Material provided =>

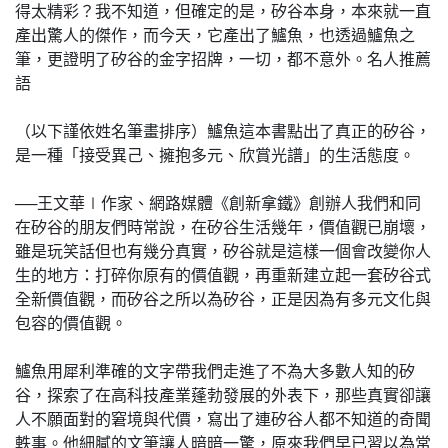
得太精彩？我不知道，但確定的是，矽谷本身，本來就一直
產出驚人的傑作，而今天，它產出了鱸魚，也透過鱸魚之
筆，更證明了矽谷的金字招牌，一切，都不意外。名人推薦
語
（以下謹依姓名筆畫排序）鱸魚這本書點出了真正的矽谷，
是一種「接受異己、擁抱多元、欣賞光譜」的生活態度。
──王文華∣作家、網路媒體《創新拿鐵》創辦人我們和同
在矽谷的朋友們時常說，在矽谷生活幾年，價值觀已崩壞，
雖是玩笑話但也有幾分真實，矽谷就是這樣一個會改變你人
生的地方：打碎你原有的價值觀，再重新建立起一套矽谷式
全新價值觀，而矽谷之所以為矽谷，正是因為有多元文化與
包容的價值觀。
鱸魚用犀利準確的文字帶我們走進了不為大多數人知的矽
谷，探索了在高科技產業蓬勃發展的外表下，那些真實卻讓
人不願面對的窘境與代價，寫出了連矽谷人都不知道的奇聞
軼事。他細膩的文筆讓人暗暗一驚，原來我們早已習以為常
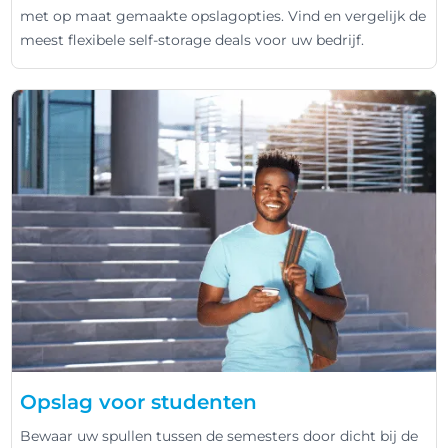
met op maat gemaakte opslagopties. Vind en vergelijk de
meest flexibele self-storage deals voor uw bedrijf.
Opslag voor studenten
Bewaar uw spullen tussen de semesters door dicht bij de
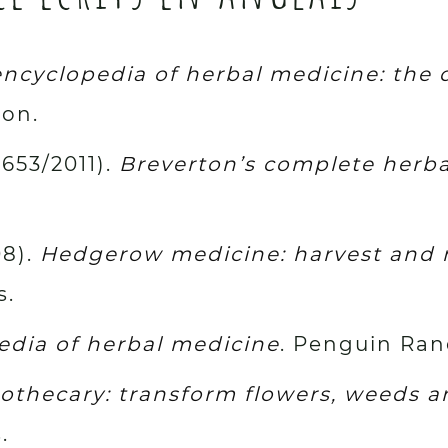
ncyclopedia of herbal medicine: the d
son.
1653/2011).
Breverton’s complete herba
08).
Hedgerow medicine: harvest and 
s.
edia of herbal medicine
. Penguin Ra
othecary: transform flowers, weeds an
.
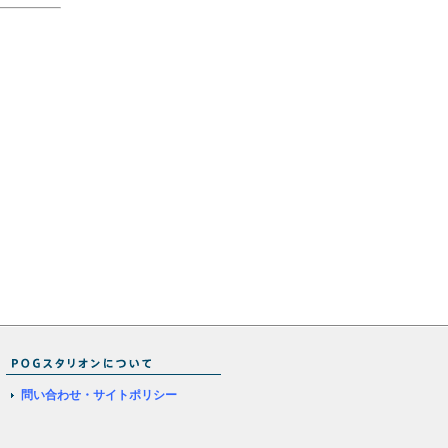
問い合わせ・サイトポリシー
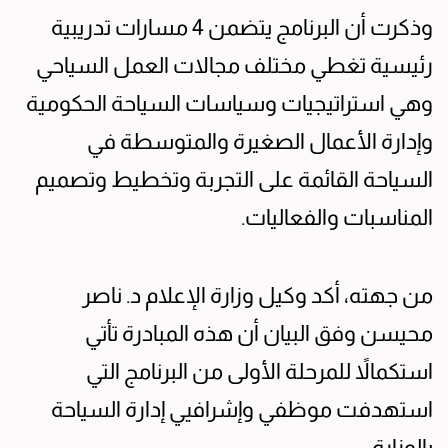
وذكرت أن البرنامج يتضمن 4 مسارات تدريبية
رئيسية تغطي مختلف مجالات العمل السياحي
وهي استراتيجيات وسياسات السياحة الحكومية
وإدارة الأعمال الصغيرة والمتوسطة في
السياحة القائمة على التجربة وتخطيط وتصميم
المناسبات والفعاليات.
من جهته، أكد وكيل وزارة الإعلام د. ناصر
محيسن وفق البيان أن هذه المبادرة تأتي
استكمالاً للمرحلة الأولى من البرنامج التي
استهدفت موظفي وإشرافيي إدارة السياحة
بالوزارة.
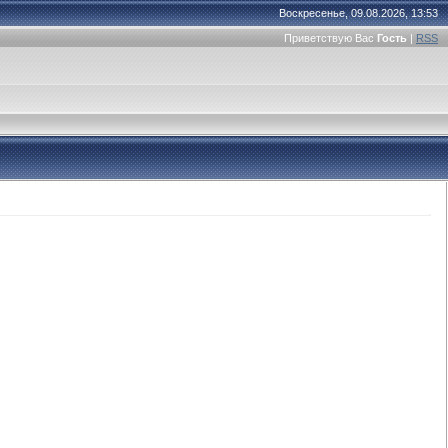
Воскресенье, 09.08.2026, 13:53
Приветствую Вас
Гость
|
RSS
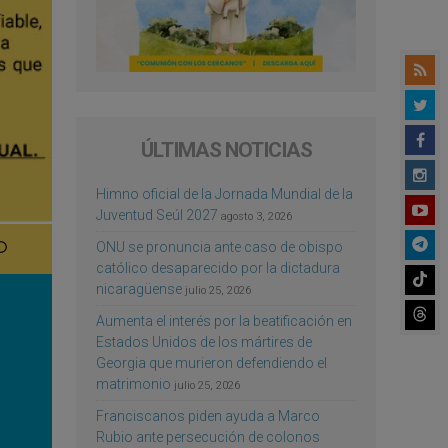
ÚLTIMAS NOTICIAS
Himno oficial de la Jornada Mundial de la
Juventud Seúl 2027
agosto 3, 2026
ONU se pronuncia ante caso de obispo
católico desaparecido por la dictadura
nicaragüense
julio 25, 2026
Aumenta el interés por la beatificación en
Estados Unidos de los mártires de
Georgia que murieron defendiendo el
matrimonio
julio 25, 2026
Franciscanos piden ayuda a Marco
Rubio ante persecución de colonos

Instruction =>
Copy out the lines of the data from the one containing "Воскресенье, 09.08.2026, 13:53" through the end of the data, both included, and leave the pictures out of the answer.

Result of this task =>
Воскресенье, 09.08.2026, 13:53
Приветствую Вас
Гость
|
RSS
ÚLTIMAS NOTICIAS
Himno oficial de la Jornada Mundial de la
Juventud Seúl 2027
agosto 3, 2026
ONU se pronuncia ante caso de obispo
católico desaparecido por la dictadura
nicaragüense
julio 25, 2026
Aumenta el interés por la beatificación en
Estados Unidos de los mártires de
Georgia que murieron defendiendo el
matrimonio
julio 25, 2026
Franciscanos piden ayuda a Marco
Rubio ante persecución de colonos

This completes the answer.